Patents and research exemption

Research exemption which is popularly known as safe harbor exemption is a rule of exemption to the rights conferred by patents. Such an exemption is very relevant in case of drugs and pharmaceuticals. Whether carrying out research activity in connection with a patented drug or medicine will infringe the patent rights?

Re, to Section 271(e)(1) USC 35, any such research activity does not amounts to infringement in the United States of America. In Merck v. Integra, the apex court refused to “quibble” with the Court of Appeals over its conclusion that the exemption “does not globally embrace all experimental activity that at some point, however attenuated, may lead to an FDA approval process.

In Merck v. Integra, Supreme Court of United States of America while considering the scope of Hatch-Waxman exemption, it was held that, the statute exempts from infringement all uses of compounds that are reasonably related to submission of information to the government under any law regulating the manufacture, use or distribution of drugs.

Similar question was raised in Roche Products, Inc. v. Bolar Pharmaceutical Co., 733 F.2d 858 (Fed. Cir. 1984). However, the Court of Appeals for the Federal Circuit rejected the contentions of Bolar that, an experimental exemption does not apply in the given case. Because, Bolar is anticipated to sell generic medicines after the expiry of Roche’s patent life. Hence, court was of the opinion that, a commercial objective is hidden behind Bolar’s research. Thus, the research activity carried out by Bolar is in violation of Roche’s patent rights.

Court even rejected the contention of Bolar that, the public policy in favor of availability of generic drugs immediately following patent expiration justified the experimental use of the patented chemical because denying such use would extend Roche’s monopoly beyond the life of a patent. However, court opined that, decisions in connection with such policy matters shall be taken by the Congress and not the Courts.

Soon after this judgment, the Congress passed a law permitting use of patented products in experiments for the purpose of obtaining Food and Drug Administration (FDA) approval [Section 271(e)(1)]. Thereafter, the research exemption under patent law is also known as Bolar provision or Roche-Bolar provision. In Europe the research exemption is permitted under the EC Directives 2001/82/EC and 2001/83/EC.

In common law, the research exemption is propounded by Justice Joseph Story in Whittemore v. Cutter, 29 Fed. Cas. 1120 (C.C.D. Mass. 1813), where it was held that, the intent of the legislature could not have been to punish someone who infringes merely for scientific experiments, or for the purpose of ascertaining the sufficiency of the machine to produce its described effects. However, the Court of appeal limited the scope of the research exemption in Madey v. Duke University, 307 F.3d 1351, 1362 (Fed. Cir. 2002).
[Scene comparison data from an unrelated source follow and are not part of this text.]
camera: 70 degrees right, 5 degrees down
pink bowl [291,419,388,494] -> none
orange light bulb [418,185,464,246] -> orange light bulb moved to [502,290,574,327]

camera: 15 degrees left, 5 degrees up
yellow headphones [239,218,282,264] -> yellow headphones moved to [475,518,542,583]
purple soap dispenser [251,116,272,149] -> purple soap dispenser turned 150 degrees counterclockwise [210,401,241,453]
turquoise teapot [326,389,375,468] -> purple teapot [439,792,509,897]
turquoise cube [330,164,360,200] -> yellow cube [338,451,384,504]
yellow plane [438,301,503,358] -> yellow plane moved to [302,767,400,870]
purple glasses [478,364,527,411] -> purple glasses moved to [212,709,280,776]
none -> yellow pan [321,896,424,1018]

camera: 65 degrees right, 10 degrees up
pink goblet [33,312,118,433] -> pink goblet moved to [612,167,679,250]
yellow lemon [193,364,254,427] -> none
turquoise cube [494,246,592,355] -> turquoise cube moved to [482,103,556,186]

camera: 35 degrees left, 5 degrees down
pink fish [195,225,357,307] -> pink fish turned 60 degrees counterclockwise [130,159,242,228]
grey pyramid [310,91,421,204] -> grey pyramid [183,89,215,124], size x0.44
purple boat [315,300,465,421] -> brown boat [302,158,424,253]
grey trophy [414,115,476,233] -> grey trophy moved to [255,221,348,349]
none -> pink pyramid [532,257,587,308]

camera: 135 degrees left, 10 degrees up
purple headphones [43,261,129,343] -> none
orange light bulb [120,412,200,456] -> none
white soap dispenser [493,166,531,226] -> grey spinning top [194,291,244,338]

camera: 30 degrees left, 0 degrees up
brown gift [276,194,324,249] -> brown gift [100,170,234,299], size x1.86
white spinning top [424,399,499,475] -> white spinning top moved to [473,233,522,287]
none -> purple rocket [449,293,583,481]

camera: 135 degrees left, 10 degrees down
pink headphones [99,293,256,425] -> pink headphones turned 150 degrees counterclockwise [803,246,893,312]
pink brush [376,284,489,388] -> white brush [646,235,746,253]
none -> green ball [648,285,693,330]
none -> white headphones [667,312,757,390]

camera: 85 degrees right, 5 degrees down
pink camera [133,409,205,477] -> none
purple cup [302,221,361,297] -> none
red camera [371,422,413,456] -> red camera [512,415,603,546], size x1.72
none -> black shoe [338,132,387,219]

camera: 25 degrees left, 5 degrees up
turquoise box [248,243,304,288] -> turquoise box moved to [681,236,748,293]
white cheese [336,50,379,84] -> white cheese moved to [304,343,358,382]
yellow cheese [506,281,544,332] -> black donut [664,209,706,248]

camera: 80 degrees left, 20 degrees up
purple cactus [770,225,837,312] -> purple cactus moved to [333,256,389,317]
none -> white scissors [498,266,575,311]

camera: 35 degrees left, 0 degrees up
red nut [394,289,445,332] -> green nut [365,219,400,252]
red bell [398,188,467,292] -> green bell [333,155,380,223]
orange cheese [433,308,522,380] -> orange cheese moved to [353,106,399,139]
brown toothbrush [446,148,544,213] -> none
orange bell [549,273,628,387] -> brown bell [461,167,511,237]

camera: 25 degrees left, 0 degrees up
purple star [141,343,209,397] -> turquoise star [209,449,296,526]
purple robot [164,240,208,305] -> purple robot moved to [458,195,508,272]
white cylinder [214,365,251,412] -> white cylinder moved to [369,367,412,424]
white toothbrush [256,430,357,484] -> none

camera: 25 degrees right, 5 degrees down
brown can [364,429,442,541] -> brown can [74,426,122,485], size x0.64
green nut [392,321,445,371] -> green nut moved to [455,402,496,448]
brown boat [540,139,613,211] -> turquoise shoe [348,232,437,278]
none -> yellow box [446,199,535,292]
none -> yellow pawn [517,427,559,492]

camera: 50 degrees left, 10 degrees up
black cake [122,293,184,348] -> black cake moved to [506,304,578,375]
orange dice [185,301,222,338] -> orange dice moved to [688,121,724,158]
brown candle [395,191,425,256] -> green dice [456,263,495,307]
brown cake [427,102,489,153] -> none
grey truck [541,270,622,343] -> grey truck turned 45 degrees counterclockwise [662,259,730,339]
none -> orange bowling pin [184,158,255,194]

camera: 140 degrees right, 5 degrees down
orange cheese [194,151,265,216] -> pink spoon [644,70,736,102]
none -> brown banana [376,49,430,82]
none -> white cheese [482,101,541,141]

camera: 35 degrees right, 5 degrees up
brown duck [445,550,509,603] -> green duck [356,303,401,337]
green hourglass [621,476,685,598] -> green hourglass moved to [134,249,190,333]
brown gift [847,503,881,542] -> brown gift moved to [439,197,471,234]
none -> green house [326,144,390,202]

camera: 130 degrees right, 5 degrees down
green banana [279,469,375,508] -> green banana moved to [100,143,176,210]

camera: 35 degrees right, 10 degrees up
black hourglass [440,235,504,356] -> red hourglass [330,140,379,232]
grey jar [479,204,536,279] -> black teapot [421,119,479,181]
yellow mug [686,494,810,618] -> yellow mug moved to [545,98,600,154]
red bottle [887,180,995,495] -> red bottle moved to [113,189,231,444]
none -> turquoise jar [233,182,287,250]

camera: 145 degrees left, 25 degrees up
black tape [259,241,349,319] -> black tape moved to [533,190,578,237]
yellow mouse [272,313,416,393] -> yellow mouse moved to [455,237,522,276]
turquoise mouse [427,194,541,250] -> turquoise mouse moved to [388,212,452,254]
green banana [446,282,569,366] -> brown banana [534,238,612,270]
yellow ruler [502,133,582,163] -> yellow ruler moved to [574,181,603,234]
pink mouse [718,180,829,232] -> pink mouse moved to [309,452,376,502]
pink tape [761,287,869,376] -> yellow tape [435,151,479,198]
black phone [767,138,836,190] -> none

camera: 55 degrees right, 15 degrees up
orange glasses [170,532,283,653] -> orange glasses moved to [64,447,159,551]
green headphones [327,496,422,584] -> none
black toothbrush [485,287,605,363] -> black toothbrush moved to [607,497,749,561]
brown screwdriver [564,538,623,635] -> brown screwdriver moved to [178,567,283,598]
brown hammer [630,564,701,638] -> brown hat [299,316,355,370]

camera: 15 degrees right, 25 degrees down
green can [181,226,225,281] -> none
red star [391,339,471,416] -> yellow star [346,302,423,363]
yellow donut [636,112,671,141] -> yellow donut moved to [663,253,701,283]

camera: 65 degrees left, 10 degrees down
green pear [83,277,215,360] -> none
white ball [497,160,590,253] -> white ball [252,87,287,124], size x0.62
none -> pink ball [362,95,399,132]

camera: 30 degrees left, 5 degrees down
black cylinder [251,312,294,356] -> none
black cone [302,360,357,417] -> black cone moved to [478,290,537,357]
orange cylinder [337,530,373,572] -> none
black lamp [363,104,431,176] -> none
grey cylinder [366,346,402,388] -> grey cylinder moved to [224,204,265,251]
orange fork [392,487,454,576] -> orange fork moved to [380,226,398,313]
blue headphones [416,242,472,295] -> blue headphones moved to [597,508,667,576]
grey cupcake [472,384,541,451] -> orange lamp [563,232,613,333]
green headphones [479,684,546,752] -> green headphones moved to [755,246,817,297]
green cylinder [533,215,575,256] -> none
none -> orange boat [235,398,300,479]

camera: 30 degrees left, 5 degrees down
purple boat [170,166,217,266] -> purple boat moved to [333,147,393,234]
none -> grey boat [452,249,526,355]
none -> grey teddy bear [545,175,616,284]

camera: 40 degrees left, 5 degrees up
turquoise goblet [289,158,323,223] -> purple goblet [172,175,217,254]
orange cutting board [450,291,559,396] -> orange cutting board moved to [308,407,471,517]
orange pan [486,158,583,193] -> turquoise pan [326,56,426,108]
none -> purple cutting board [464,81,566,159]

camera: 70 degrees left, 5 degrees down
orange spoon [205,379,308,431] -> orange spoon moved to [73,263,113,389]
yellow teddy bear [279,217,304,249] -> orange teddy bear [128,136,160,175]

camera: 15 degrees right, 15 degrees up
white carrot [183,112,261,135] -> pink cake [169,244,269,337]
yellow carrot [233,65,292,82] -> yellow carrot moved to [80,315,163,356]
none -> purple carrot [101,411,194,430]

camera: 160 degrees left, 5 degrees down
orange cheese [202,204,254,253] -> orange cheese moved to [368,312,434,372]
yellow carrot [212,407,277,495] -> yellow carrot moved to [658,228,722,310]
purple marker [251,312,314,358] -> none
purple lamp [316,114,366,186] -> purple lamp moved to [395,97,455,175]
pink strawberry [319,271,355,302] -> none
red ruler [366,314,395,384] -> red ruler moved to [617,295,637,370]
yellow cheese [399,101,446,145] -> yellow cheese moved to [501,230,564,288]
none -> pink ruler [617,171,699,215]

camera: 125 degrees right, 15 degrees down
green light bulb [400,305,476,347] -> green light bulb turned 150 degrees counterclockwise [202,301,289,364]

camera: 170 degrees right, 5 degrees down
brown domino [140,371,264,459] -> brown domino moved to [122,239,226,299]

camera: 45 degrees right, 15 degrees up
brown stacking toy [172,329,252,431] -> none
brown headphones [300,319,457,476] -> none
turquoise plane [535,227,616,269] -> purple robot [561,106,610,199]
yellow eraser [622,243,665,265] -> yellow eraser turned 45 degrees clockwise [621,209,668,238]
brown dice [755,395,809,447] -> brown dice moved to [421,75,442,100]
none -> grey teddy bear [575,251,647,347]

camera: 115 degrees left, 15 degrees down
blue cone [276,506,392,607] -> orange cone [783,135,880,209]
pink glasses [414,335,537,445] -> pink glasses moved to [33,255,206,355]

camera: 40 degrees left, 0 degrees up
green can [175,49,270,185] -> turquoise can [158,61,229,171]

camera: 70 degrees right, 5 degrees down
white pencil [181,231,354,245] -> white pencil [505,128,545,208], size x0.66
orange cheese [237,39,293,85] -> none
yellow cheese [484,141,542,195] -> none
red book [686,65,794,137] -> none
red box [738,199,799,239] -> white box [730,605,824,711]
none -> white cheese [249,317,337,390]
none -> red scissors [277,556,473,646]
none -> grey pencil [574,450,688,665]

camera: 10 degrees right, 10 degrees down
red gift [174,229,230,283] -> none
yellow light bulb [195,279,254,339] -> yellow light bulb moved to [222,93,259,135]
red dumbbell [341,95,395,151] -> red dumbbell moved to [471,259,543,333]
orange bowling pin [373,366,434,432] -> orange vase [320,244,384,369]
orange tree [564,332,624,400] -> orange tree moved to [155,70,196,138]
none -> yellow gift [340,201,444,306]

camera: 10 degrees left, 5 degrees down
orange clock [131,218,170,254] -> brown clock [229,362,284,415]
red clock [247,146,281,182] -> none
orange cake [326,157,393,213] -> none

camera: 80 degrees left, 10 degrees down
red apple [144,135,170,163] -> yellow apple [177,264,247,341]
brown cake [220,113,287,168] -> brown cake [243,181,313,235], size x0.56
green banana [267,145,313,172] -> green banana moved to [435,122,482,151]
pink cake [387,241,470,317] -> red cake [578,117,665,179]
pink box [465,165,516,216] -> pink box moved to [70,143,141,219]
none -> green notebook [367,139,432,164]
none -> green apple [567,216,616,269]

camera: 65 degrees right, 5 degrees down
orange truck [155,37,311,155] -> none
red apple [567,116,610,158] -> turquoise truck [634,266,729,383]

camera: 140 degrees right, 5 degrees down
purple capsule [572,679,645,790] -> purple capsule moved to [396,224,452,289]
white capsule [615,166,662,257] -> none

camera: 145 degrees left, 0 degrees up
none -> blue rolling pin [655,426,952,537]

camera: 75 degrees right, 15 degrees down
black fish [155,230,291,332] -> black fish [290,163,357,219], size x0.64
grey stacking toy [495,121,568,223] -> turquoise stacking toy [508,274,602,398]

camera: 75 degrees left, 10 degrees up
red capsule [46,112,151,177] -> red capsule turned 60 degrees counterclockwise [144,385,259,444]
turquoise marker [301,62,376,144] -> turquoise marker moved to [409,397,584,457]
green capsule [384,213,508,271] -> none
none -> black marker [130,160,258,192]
Last, but not the least, by virtue of Article 30 of the Agreement on Trade-Related Aspects of Intellectual Property Rights (TRIPS), members may provide limited exceptions to the exclusive rights conferred by a patent, provided that such exceptions do not unreasonably conflict with a normal exploitation of the patent and do not unreasonably prejudice the legitimate interests of the patent owner, taking account of the legitimate interests of third parties.